One client who came to see me recently has a diagnosis of secondary breast cancer, and quite understandably has often felt despondent about her situation. After her first consultation with me she wrote: ‘My own path is one of deteriorating health and ongoing courses of chemo. I accept “where I am” but recently faced starting a new, stronger chemo regime and became rather melancholy. I decided that over and above medical treatment I needed to keep my own energies in balance in order to cope well and enjoy the present.’ I recommended a mixture of flower remedies including Gentian, which helps to restore faith for those who are feeling disheartened by setbacks in life.

My client’s report continues ‘Imagine my delight around five days after starting the remedies to realise that the melancholy feelings had completely lifted. By the first day of my new chemo regime I was able to hold my head high and present at the appointment in comfort and with confidence…I am convinced that the flowers have helped beyond measure’.

Many of the other remedies from the total of 38 may be indicated in cancer care settings, sometimes for relatives and staff as well as patients themselves. Examples would include Mimulus for courage in the face of understandable fears; Red Chestnut to calm anxiety on behalf of others; Star of Bethlehem to provide comfort at times of shock or sorrow.

Some clients want to go to deeper levels; a cancer diagnosis can be the impetus to change a longstanding psychological imbalance such as a chronically pessimistic outlook, or a tendency to suppress feelings and desires in order to please other people. The flowers can help in such cases too.

Although the question of whether having a positive mindset improves the medical prognosis for cancer is still debated, it will certainly improve general well-being and make it easier to cope.

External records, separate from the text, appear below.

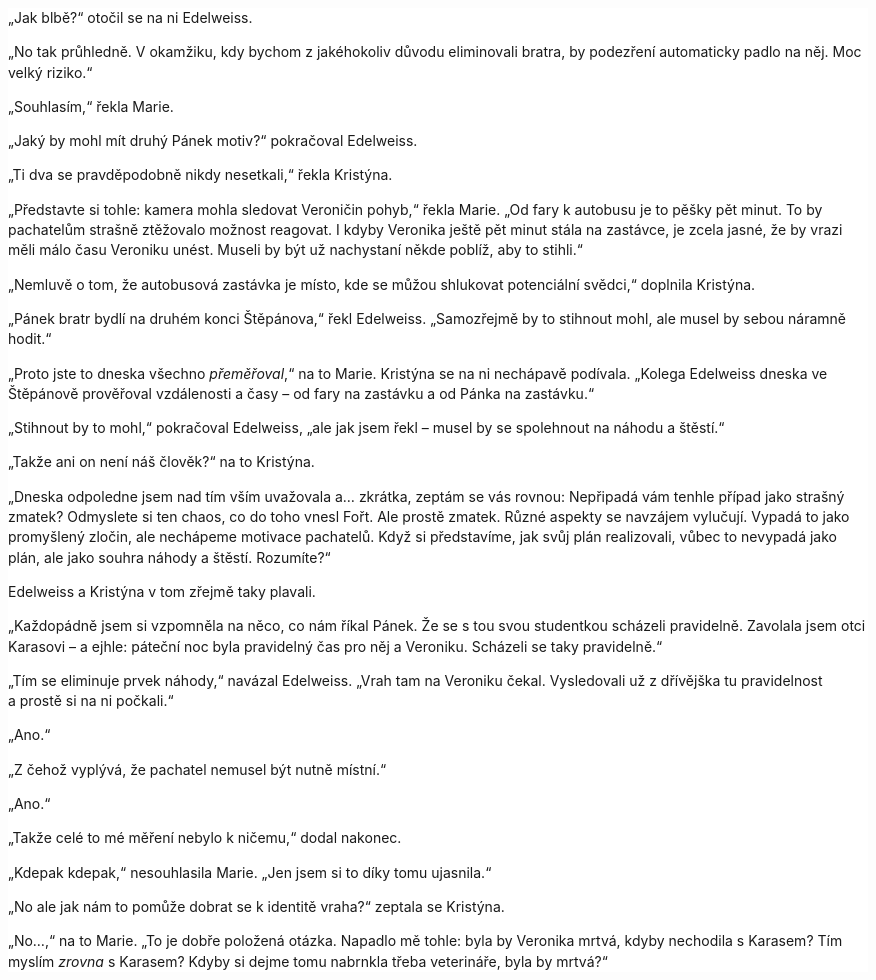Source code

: „Jak blbě?“ otočil se na ni Edelweiss.

„No tak průhledně. V okamžiku, kdy bychom z jakéhokoliv důvodu eliminovali bratra, by podezření automaticky padlo na něj. Moc velký riziko.“

„Souhlasím,“ řekla Marie.

„Jaký by mohl mít druhý Pánek motiv?“ pokračoval Edelweiss.

„Ti dva se pravděpodobně nikdy nesetkali,“ řekla Kristýna.

„Představte si tohle: kamera mohla sledovat Veroničin pohyb,“ řekla Marie. „Od fary k autobusu je to pěšky pět minut. To by pachatelům strašně ztěžovalo možnost reagovat. I kdyby Veronika ještě pět minut stála na zastávce, je zcela jasné, že by vrazi měli málo času Veroniku unést. Museli by být už nachystaní někde poblíž, aby to stihli.“

„Nemluvě o tom, že autobusová zastávka je místo, kde se můžou shlukovat potenciální svědci,“ doplnila Kristýna.

„Pánek bratr bydlí na druhém konci Štěpánova,“ řekl Edelweiss. „Samozřejmě by to stihnout mohl, ale musel by sebou náramně hodit.“

„Proto jste to dneska všechno _přeměřoval_,“ na to Marie. Kristýna se na ni nechápavě podívala. „Kolega Edelweiss dneska ve Štěpánově prověřoval vzdálenosti a časy – od fary na zastávku a od Pánka na zastávku.“

„Stihnout by to mohl,“ pokračoval Edelweiss, „ale jak jsem řekl – musel by se spolehnout na náhodu a štěstí.“

„Takže ani on není náš člověk?“ na to Kristýna.

„Dneska odpoledne jsem nad tím vším uvažovala a… zkrátka, zeptám se vás rovnou: Nepřipadá vám tenhle případ jako strašný zmatek? Odmyslete si ten chaos, co do toho vnesl Fořt. Ale prostě zmatek. Různé aspekty se navzájem vylučují. Vypadá to jako promyšlený zločin, ale nechápeme motivace pachatelů. Když si představíme, jak svůj plán realizovali, vůbec to nevypadá jako plán, ale jako souhra náhody a štěstí. Rozumíte?“

Edelweiss a Kristýna v tom zřejmě taky plavali.

„Každopádně jsem si vzpomněla na něco, co nám říkal Pánek. Že se s tou svou studentkou scházeli pravidelně. Zavolala jsem otci Karasovi – a ejhle: páteční noc byla pravidelný čas pro něj a Veroniku. Scházeli se taky pravidelně.“

„Tím se eliminuje prvek náhody,“ navázal Edelweiss. „Vrah tam na Veroniku čekal. Vysledovali už z dřívějška tu pravidelnost a prostě si na ni počkali.“

„Ano.“

„Z čehož vyplývá, že pachatel nemusel být nutně místní.“

„Ano.“

„Takže celé to mé měření nebylo k ničemu,“ dodal nakonec.

„Kdepak kdepak,“ nesouhlasila Marie. „Jen jsem si to díky tomu ujasnila.“

„No ale jak nám to pomůže dobrat se k identitě vraha?“ zeptala se Kristýna.

„No…,“ na to Marie. „To je dobře položená otázka. Napadlo mě tohle: byla by Veronika mrtvá, kdyby nechodila s Karasem? Tím myslím _zrovna_ s Karasem? Kdyby si dejme tomu nabrnkla třeba veterináře, byla by mrtvá?“
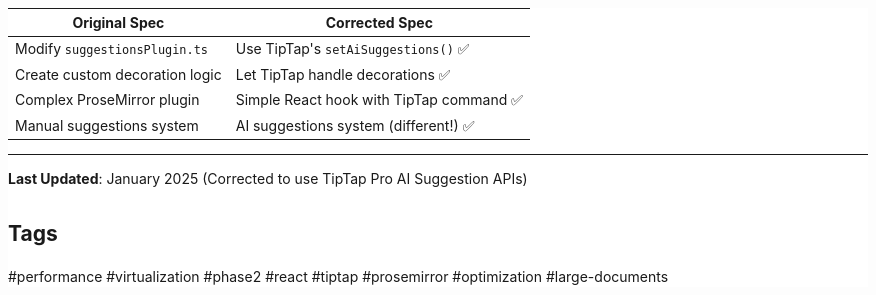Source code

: | Original Spec | Corrected Spec |
|---------------|----------------|
| Modify `suggestionsPlugin.ts` | Use TipTap's `setAiSuggestions()` ✅ |
| Create custom decoration logic | Let TipTap handle decorations ✅ |
| Complex ProseMirror plugin | Simple React hook with TipTap command ✅ |
| Manual suggestions system | AI suggestions system (different!) ✅ |

---

**Last Updated**: January 2025 (Corrected to use TipTap Pro AI Suggestion APIs)

## Tags
#performance #virtualization #phase2 #react #tiptap #prosemirror #optimization #large-documents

Up to six flowers, selected for each individual according to how they feel at the present time, can be combined in the same mixture. The remedies themselves have no side effects, but they are made up with a small amount of brandy as preservative and although the alcohol concentration is miniscule there is a theoretical risk of interaction with some prescription drugs, so please check with your doctor if they are safe for you to use.

Further Reading: Barraclough, J (ed) 2007. Enhancing Cancer Care: Complementary Therapy and Support. Oxford University Press, Oxford.